# Calcium Chloride-- ok for FW?



## AquariAM (Jan 28, 2010)

I figured Calcium Chloride would be a much more bio-available form of calcium vs the current calcium carbonate I use (cuttlebone) for my shrimp. Instant Ocean makes a liquid calcium chloride supplement. It says on the bottle it is for reef inhabitants and coraline algae. If it helps something like a SW clam or shrimp maintain a good exoskeleton, my FW giant shrimp should benefit also right? 

If so, I'm figuring I should just dose it up to a kH of about 11, and keep it there (vs tap's kH of about 6 or 7) and that way I'll know I'm maintaining the same level of calcium.. I have no other way of testing the level in the water. 

It works in my head.. Anybody?

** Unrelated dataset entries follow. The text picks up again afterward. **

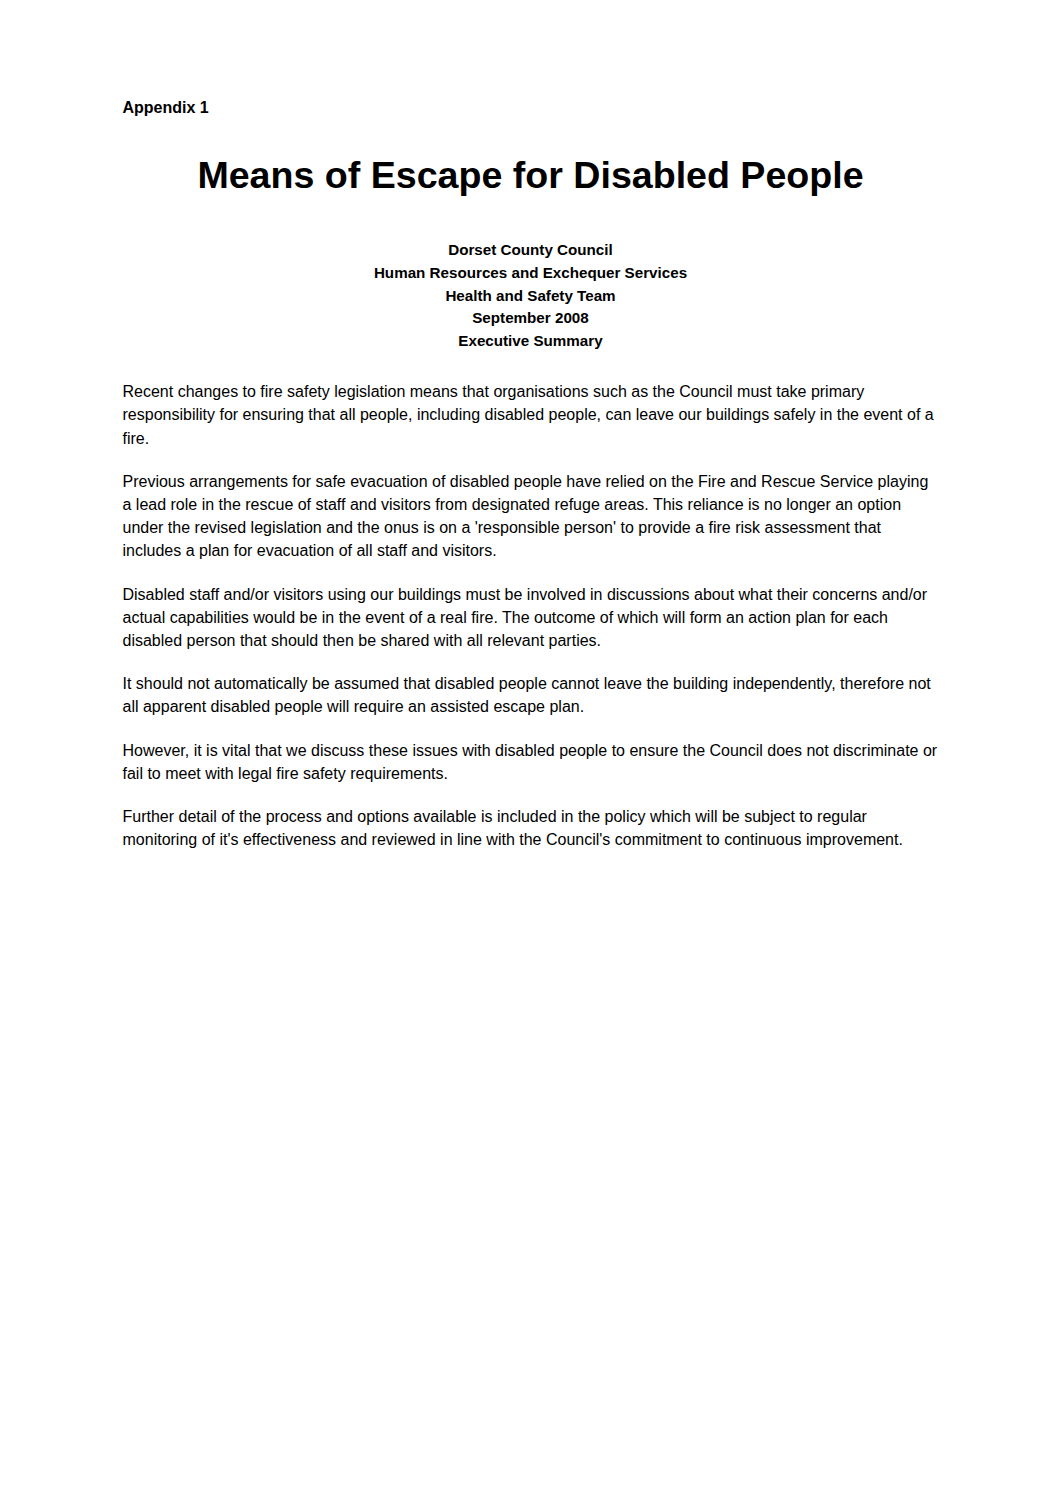Appendix 1
Means of Escape for Disabled People
Dorset County Council
Human Resources and Exchequer Services
Health and Safety Team
September 2008
Executive Summary
Recent changes to fire safety legislation means that organisations such as the Council must take primary responsibility for ensuring that all people, including disabled people, can leave our buildings safely in the event of a fire.
Previous arrangements for safe evacuation of disabled people have relied on the Fire and Rescue Service playing a lead role in the rescue of staff and visitors from designated refuge areas. This reliance is no longer an option under the revised legislation and the onus is on a 'responsible person' to provide a fire risk assessment that includes a plan for evacuation of all staff and visitors.
Disabled staff and/or visitors using our buildings must be involved in discussions about what their concerns and/or actual capabilities would be in the event of a real fire. The outcome of which will form an action plan for each disabled person that should then be shared with all relevant parties.
It should not automatically be assumed that disabled people cannot leave the building independently, therefore not all apparent disabled people will require an assisted escape plan.
However, it is vital that we discuss these issues with disabled people to ensure the Council does not discriminate or fail to meet with legal fire safety requirements.
Further detail of the process and options available is included in the policy which will be subject to regular monitoring of it's effectiveness and reviewed in line with the Council's commitment to continuous improvement.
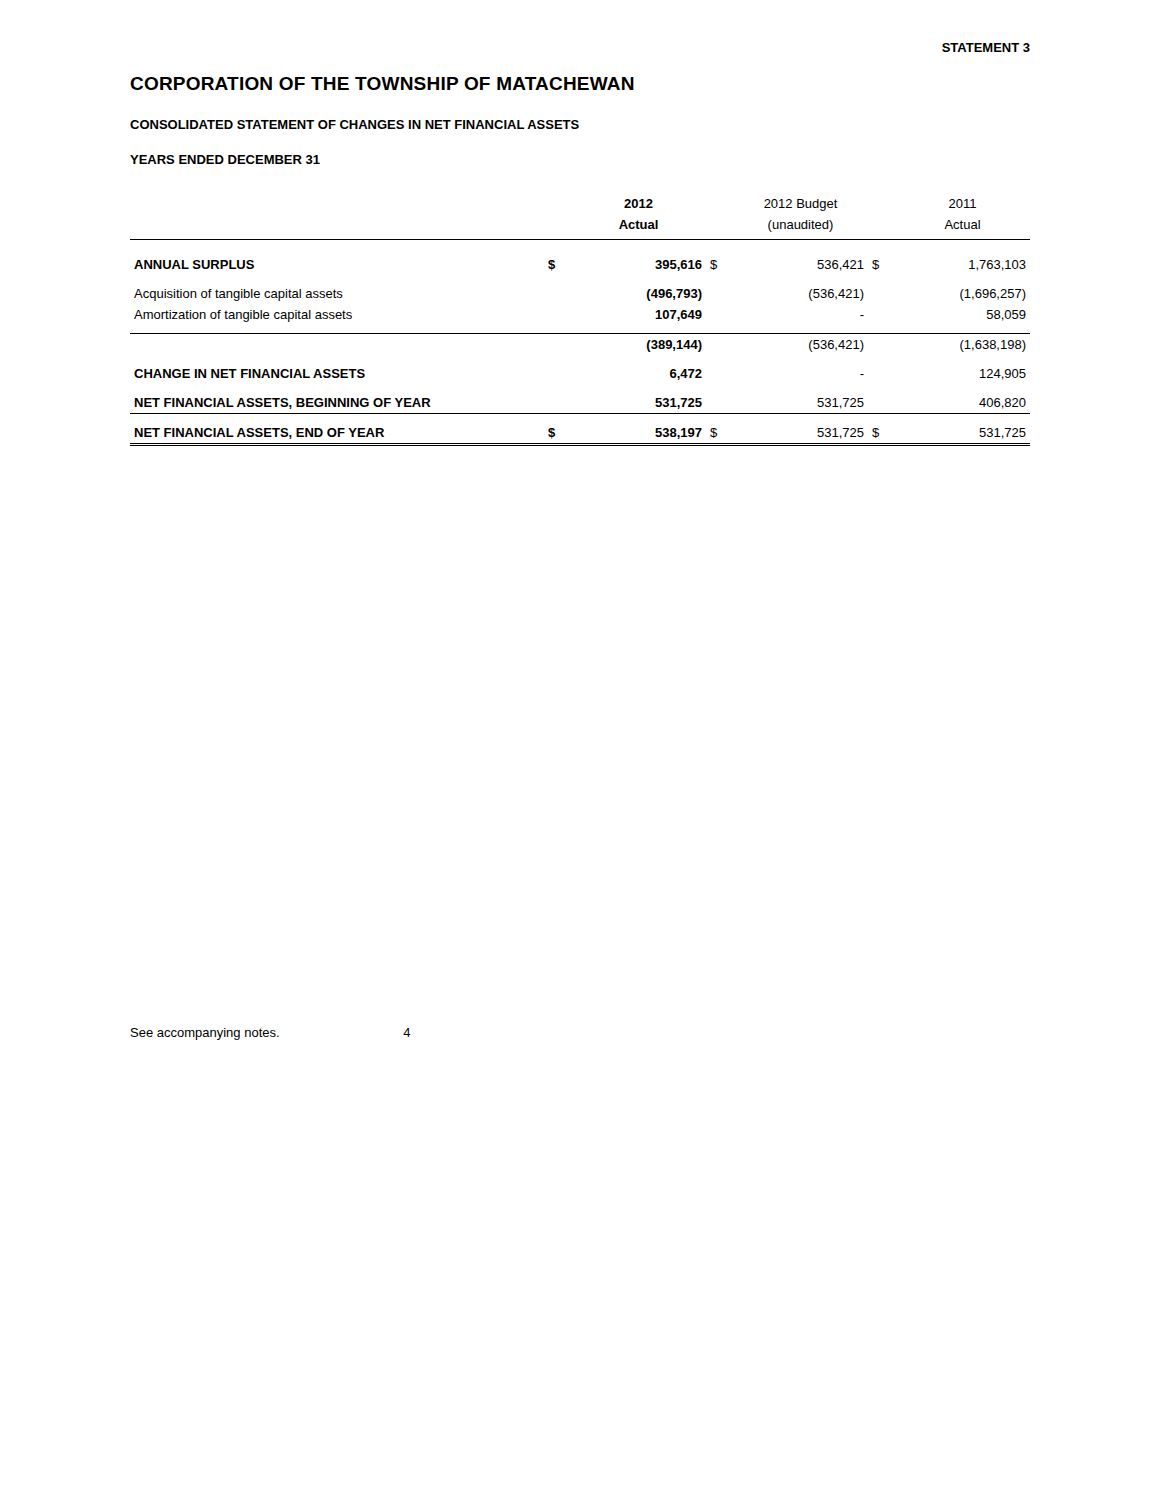STATEMENT 3
CORPORATION OF THE TOWNSHIP OF MATACHEWAN
CONSOLIDATED STATEMENT OF CHANGES IN NET FINANCIAL ASSETS
YEARS ENDED DECEMBER 31
| | | 2012 | | 2012 Budget | | 2011 |
| --- | --- | --- | --- | --- | --- | --- |
| | | Actual | | (unaudited) | | Actual |
| ANNUAL SURPLUS | $ | 395,616 | $ | 536,421 | $ | 1,763,103 |
| Acquisition of tangible capital assets | | (496,793) | | (536,421) | | (1,696,257) |
| Amortization of tangible capital assets | | 107,649 | | - | | 58,059 |
| | | (389,144) | | (536,421) | | (1,638,198) |
| CHANGE IN NET FINANCIAL ASSETS | | 6,472 | | - | | 124,905 |
| NET FINANCIAL ASSETS, BEGINNING OF YEAR | | 531,725 | | 531,725 | | 406,820 |
| NET FINANCIAL ASSETS, END OF YEAR | $ | 538,197 | $ | 531,725 | $ | 531,725 |
See accompanying notes. 4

Wilson?


----------



## dl88dl (Mar 8, 2010)

I use a calcium test kit for my salty


----------



## AquariAM (Jan 28, 2010)

dl88dl said:


> I use a calcium test kit for my salty


thought those only worked for SW.
I imagine given the loose value I'm looking for kH will be enough to get me in a safe constant range... I can't see how calcium chloride would be unsafe... Just need someone to say for sure.


----------



## Chris S (Dec 19, 2007)

Just PM Wilson. I think he has some lying around in massive bulk anyway.


----------



## bae (May 11, 2007)

AquariAM said:


> I figured Calcium Chloride would be a much more bio-available form of calcium vs the current calcium carbonate I use (cuttlebone) for my shrimp. Instant Ocean makes a liquid calcium chloride supplement. It says on the bottle it is for reef inhabitants and coraline algae. If it helps something like a SW clam or shrimp maintain a good exoskeleton, my FW giant shrimp should benefit also right?


Chloride isn't good for freshwater animals. It's the chloride in common salt rather than the sodium that has most of the bad effect. However, I don't know if the amounts you plan to add would be a problem.

Crustacean exoskeletons are not calcium carbonate like mollusc shells. They are made of chitin, a kind of natural plastic.

Seawater has a lot of calcium in it, but in a marine tank calcium levels tend to drop disproportionately because molluscs, coralline algae, hard corals and other critters all take it up. Not that I know much about marine aquaria.



> If so, I'm figuring I should just dose it up to a kH of about 11, and keep it there (vs tap's kH of about 6 or 7) and that way I'll know I'm maintaining the same level of calcium.. I have no other way of testing the level in the water.
> 
> It works in my head.. Anybody? Wilson?


Calcium chloride doesn't affect KH (alkalinity) which is a measure of carbonate buffering. It will increase your hardness without affecting alkalinity.


----------



## AquariAM (Jan 28, 2010)

what's a good source of chitin to feed then? Should I feed the building blocks of chitin or chitin itself? I guess foods rich in it would be things like brine shrimp, mysis shrimp, krill, stuff like that?

Are you sure that FW shrimp don't use any calcium in their shells? I've found the hardness is quite low in any tank where I've kept giant shrimp populations before.. I assumed this was due to them absorbing a significant amount of calcium in the time between water changes. 

If they do not actually use the calcium I'm confused. I was told by someone who is in a quite authoratative position on this that calcium carbonate in the water would be very beneficial to the shrimp, so I figure having a more bio-available calcium would be even better but I'm confused now about whether I actually need it.


----------